Johan Carlsson: “Paint as Ugly but as Carefully as Possible”

Johan Carlsson is a Swedish artist enjoying the struggle that is painting. In a fauvist-like, expressionist style he paints scenes from the life he see around him and the moments he holds dearest in his memories. Hoping that by putting in so much effort and energy into their realisation, those moments can be special for others too. We contacted Johan through his instagram account @j.p.c_wip where he shares his works and got to talking about art, artists and instagram itself. Here’s how it all went down…

When did you begin painting?

“I think I still have an oil painting from when I was 10 years old. The motif was a couple of trees and a road, painted in my grandfathers garage where he used to paint.
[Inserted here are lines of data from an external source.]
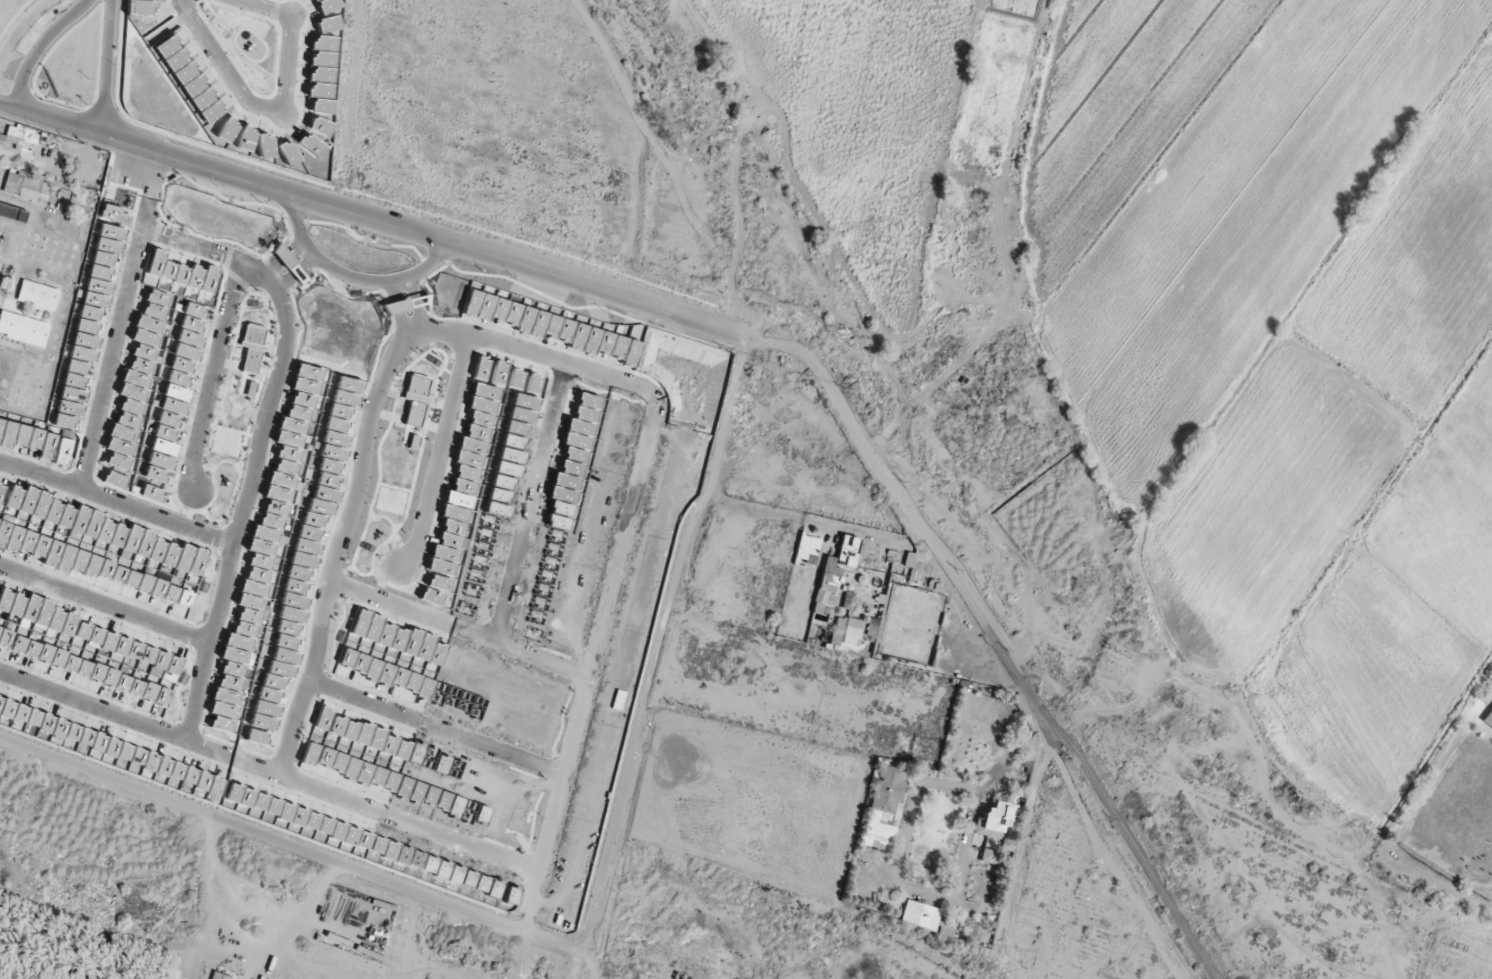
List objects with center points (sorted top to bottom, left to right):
crop: (1028, 3)
crop: (854, 112)
crop: (491, 121)
crop: (1203, 190)
crop: (1345, 384)
crop: (166, 480)
crop: (1402, 615)
road: (1386, 846)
I started a drawing course when I was 13.  I studied art during the first year of high school. At that time I was really tired of school so eventually I dropped out of high school at the age of 15. I took a year off and then I got in to a preparatory school of art for two years. “

“I still remember two quotes my art teacher told me there: ”look really close down in the gravel and you will see the beauty in it” and ”paint as ugly as you can but as carefully as possible”. Even if I hardly understood what it meant back then, it stuck with me and I think it taught me something about how to approach a picture.”  

What do you enjoy about painting?   

“I enjoy the struggle. It’s always a struggle when I paint. I purposely make weird choices and try to correct them along the way. It sort of works like keys in the process, to set a tone and a composition in the painting.”
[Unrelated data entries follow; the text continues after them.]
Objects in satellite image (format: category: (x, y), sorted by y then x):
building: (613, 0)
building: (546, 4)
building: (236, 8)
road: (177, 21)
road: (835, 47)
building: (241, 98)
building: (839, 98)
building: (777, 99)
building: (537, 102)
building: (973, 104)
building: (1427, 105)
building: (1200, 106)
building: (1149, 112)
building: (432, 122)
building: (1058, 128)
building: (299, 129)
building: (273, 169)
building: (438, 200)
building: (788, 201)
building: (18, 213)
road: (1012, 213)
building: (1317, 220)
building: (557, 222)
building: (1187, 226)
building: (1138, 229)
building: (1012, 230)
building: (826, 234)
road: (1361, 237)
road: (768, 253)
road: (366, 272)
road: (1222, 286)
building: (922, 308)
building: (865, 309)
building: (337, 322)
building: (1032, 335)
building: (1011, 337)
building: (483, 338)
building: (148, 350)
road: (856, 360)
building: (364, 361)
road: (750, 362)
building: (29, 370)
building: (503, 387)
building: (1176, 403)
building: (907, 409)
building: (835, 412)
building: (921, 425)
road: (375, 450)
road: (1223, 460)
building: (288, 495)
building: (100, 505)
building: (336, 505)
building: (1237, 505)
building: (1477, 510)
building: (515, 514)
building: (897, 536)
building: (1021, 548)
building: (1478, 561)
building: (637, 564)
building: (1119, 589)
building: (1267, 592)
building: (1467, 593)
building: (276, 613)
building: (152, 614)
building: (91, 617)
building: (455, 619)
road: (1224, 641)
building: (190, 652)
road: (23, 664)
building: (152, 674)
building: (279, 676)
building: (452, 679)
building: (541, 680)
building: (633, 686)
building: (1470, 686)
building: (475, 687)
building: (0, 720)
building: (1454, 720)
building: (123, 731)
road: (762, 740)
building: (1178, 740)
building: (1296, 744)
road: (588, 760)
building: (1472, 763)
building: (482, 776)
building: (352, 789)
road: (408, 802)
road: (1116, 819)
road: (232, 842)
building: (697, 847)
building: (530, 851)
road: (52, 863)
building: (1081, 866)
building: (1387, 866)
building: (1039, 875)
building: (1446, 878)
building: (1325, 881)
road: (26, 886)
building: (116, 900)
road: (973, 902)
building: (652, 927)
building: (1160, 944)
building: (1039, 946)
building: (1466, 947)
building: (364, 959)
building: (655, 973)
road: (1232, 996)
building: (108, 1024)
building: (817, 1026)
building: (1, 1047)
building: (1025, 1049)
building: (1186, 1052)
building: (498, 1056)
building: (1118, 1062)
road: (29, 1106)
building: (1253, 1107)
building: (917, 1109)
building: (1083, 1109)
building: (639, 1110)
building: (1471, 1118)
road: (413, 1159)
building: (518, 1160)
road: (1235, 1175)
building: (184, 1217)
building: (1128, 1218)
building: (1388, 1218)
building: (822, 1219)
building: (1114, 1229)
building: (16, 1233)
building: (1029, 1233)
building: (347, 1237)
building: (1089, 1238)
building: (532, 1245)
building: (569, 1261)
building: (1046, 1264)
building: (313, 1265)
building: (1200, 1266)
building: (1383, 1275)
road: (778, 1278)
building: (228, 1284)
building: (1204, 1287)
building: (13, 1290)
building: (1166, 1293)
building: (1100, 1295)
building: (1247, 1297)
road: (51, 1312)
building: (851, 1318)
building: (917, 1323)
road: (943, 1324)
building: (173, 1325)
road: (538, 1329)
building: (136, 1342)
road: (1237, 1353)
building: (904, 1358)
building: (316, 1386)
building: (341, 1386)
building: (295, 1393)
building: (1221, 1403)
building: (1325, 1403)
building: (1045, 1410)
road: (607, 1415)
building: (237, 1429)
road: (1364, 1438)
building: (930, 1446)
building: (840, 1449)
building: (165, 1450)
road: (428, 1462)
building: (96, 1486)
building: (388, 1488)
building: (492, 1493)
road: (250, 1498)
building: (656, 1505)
What do you aim to express with your art? 

“I like a painting that has got a sense of movement and a bit of mystery in it, where the spectator can fill in the blanks. I want to make ordinary scenes and object look powerful and interesting. Nothing revolutionary I guess, haha. When I don’t paint from life I use memory pictures from my head, from places that stuck with me. I’ve read somewhere that Van Gogh wanted all his sunflower paintings in his room his last days in life. I can relate to that. You put so much effort and energy into something, and sometimes, hopefully, it can give meaning to others as well.”
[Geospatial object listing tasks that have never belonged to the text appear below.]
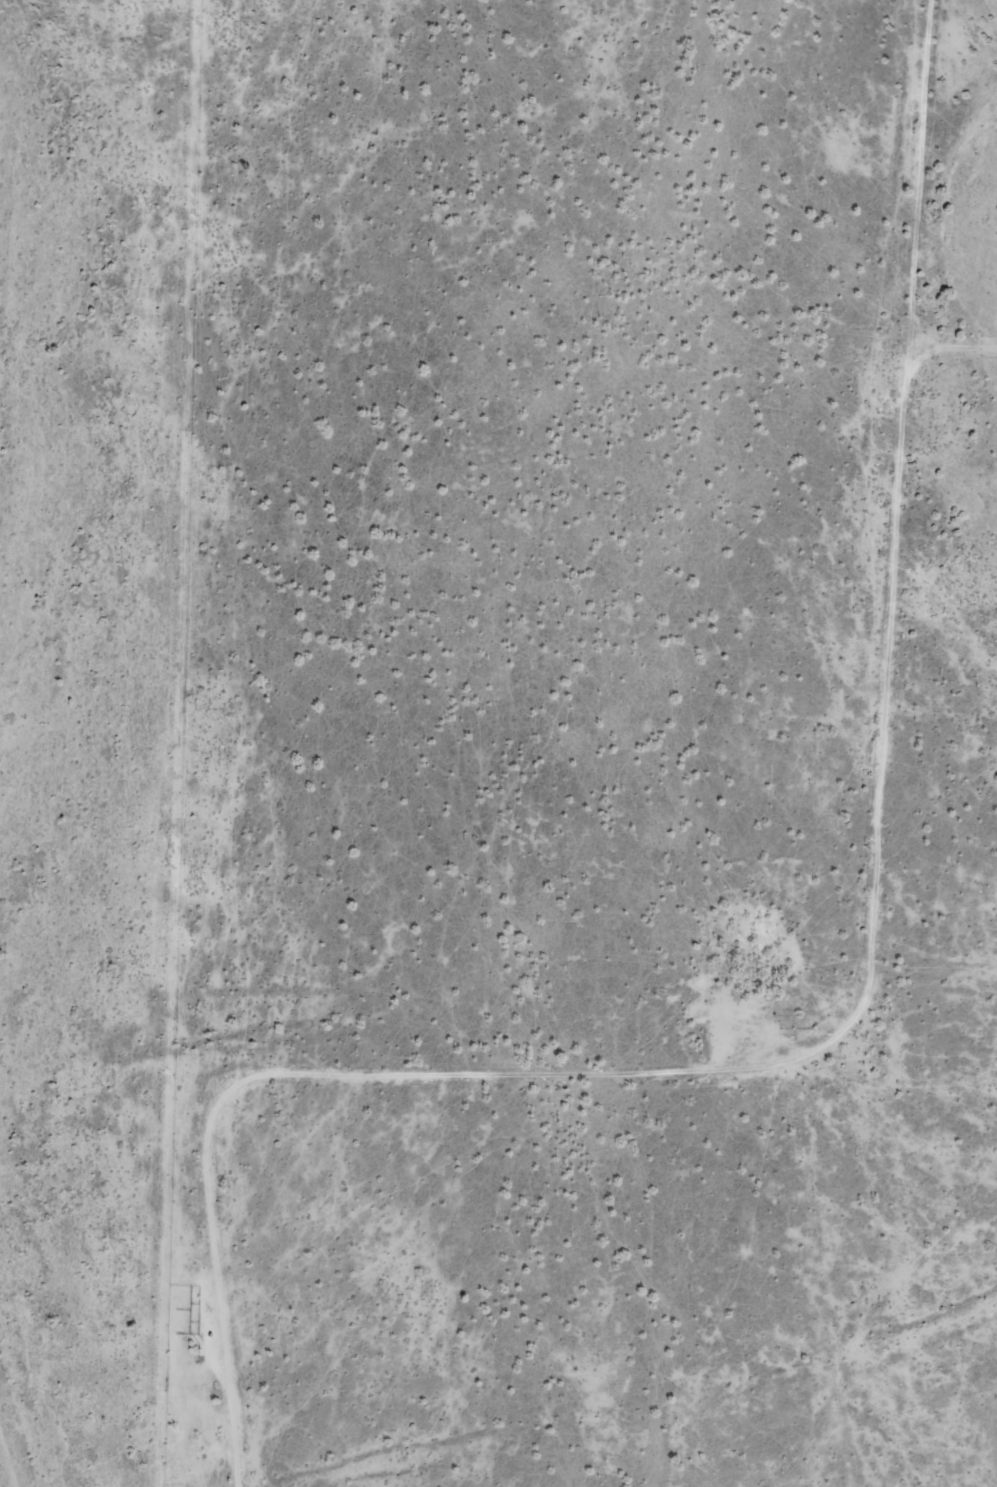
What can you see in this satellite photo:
road: (482, 1002)
road: (851, 1021)
road: (856, 1327)

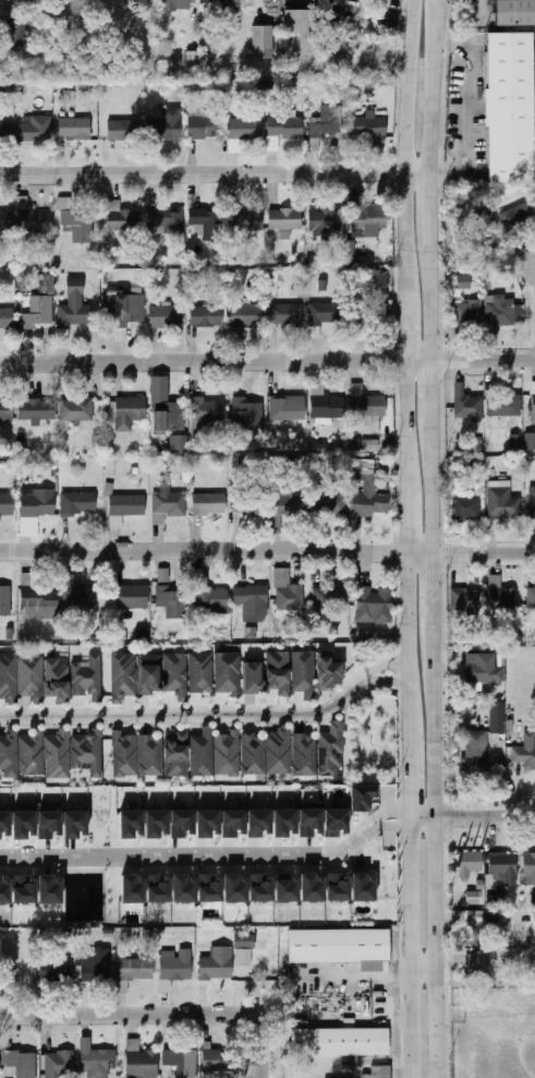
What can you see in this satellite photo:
building: (27, 2)
building: (178, 4)
building: (224, 6)
road: (440, 9)
building: (514, 12)
building: (14, 33)
building: (300, 42)
building: (263, 43)
building: (333, 56)
building: (192, 60)
road: (436, 92)
road: (466, 107)
building: (511, 108)
building: (328, 122)
road: (410, 123)
building: (204, 124)
building: (285, 126)
building: (368, 127)
building: (35, 128)
building: (74, 128)
building: (163, 128)
building: (245, 128)
building: (122, 129)
building: (5, 130)
road: (216, 167)
road: (434, 209)
building: (515, 215)
building: (367, 216)
building: (31, 218)
building: (122, 218)
building: (285, 219)
building: (167, 220)
building: (245, 220)
building: (325, 220)
building: (5, 221)
building: (206, 222)
building: (75, 226)
building: (482, 244)
building: (349, 251)
building: (377, 279)
building: (463, 280)
building: (47, 284)
building: (75, 302)
building: (377, 304)
road: (410, 304)
road: (435, 307)
building: (126, 310)
building: (500, 310)
building: (467, 311)
building: (39, 314)
building: (166, 315)
building: (246, 315)
building: (286, 315)
building: (206, 316)
building: (324, 316)
building: (6, 318)
road: (267, 364)
road: (436, 393)
building: (367, 404)
building: (466, 404)
building: (533, 405)
building: (327, 406)
building: (503, 406)
building: (5, 409)
building: (36, 409)
building: (76, 409)
building: (288, 409)
building: (208, 410)
building: (129, 413)
building: (168, 414)
building: (247, 414)
road: (412, 417)
building: (514, 441)
building: (529, 441)
building: (178, 443)
building: (370, 444)
road: (437, 490)
building: (371, 499)
building: (327, 501)
building: (532, 501)
building: (37, 502)
building: (289, 502)
building: (208, 503)
building: (503, 503)
building: (7, 504)
building: (78, 504)
building: (167, 505)
building: (126, 507)
building: (251, 508)
building: (466, 508)
road: (412, 513)
road: (267, 550)
building: (163, 575)
building: (287, 592)
building: (78, 593)
building: (500, 594)
building: (208, 595)
building: (330, 595)
building: (531, 595)
building: (133, 596)
building: (5, 600)
building: (39, 601)
building: (173, 601)
building: (252, 601)
building: (464, 601)
building: (374, 604)
road: (412, 612)
road: (438, 614)
building: (69, 637)
road: (391, 665)
building: (479, 669)
building: (201, 671)
building: (175, 672)
building: (227, 672)
building: (303, 672)
building: (329, 672)
building: (278, 673)
building: (148, 674)
building: (123, 675)
building: (8, 676)
building: (31, 676)
building: (87, 677)
building: (253, 677)
building: (56, 678)
road: (396, 681)
road: (413, 686)
road: (193, 716)
building: (497, 718)
building: (278, 750)
building: (331, 751)
building: (88, 752)
building: (525, 752)
building: (8, 753)
building: (31, 753)
building: (202, 753)
building: (227, 753)
building: (253, 753)
building: (476, 753)
building: (57, 754)
building: (124, 755)
building: (150, 755)
building: (177, 755)
building: (304, 755)
road: (414, 759)
building: (362, 797)
road: (471, 813)
road: (403, 815)
building: (335, 821)
building: (258, 822)
building: (284, 822)
building: (310, 822)
building: (4, 823)
building: (74, 823)
building: (130, 823)
building: (156, 823)
building: (181, 823)
building: (207, 823)
building: (233, 823)
building: (23, 824)
building: (48, 824)
building: (469, 863)
building: (503, 865)
building: (529, 865)
road: (205, 866)
road: (439, 876)
building: (342, 883)
building: (363, 887)
building: (209, 888)
building: (235, 888)
building: (260, 888)
building: (286, 888)
building: (312, 888)
building: (24, 889)
building: (132, 889)
building: (158, 889)
building: (183, 889)
building: (49, 890)
building: (5, 891)
building: (473, 898)
building: (533, 900)
building: (496, 901)
building: (477, 934)
building: (244, 940)
road: (409, 945)
building: (339, 946)
building: (243, 957)
road: (424, 960)
building: (215, 963)
building: (95, 964)
building: (177, 966)
building: (136, 969)
building: (477, 969)
building: (54, 972)
road: (393, 1013)
road: (340, 1014)
road: (128, 1017)
building: (342, 1044)
road: (265, 1047)
building: (219, 1060)
building: (95, 1061)
building: (141, 1061)
building: (23, 1063)
building: (182, 1063)
building: (59, 1064)
building: (380, 1072)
What do you think is the point of art in general?

“Good art can tell a story, ask questions, provoke or just be mind-blowing. I think art is a reflection of life and I think it should move people, and at its best, change people or widen their senses. I’m not there yet though, haha.”

Your use of colour is bold, what guides your decision making on this? 

“I can have an idea of what I would like the end result to feel like, not look like. And in the process it can change colours, compositions and lighting several times until it feels right.”  

Are any works of other artists important to you?  

“What first comes to mind is the movie Le Mystère Picasso. Picasso paints an oil painting for over eight hours and it’s cut down to a few minutes: a beach scene where he turns day into night and makes everything happen in between. I watched that over and over as a kid. Also, I grew up near the beach so I guess that’s why that scene often has been a go to memory for a motif when I’m uninspired. There’s always a lot of movement and I like the contrast between the people relaxing and the ones moving.”  

Who are your favourite artists? 

“There are several. Lee Krasner, Willem de Kooning, Cecily Brown, Sigrid Hjerten, Picasso. Matisse of course. I like the sense of simplicity in a Matisse painting, how he sometimes only used two or three colors to make a painting pop out. I love how Bonnard composes a painting and the warmth in his bright colors. The look of ignorance in a Basquiat also appeals to me. I often tried to paint as him as a teenager.” 

What role has Instagram had in your life as an artist? 

“I followed some painters at my ordinary account. Michael Kirkman sure was a great inspiration for me to start my own account. I liked the nakedness; how he shows his working process, and his sketches and drawings. A week ago I thought about starting my own account, so I put up some of the pieces I made in the last year and a couple of old life nude sketches from the art school years. So Instagram sure helped my creativity.” 

 Do you have any ambitions for your art in the future? 

“I’m applying for an art school in Gothenburg this fall. Hopefully I will continue making art after that. I would love to be able to work as an artist full time one day.”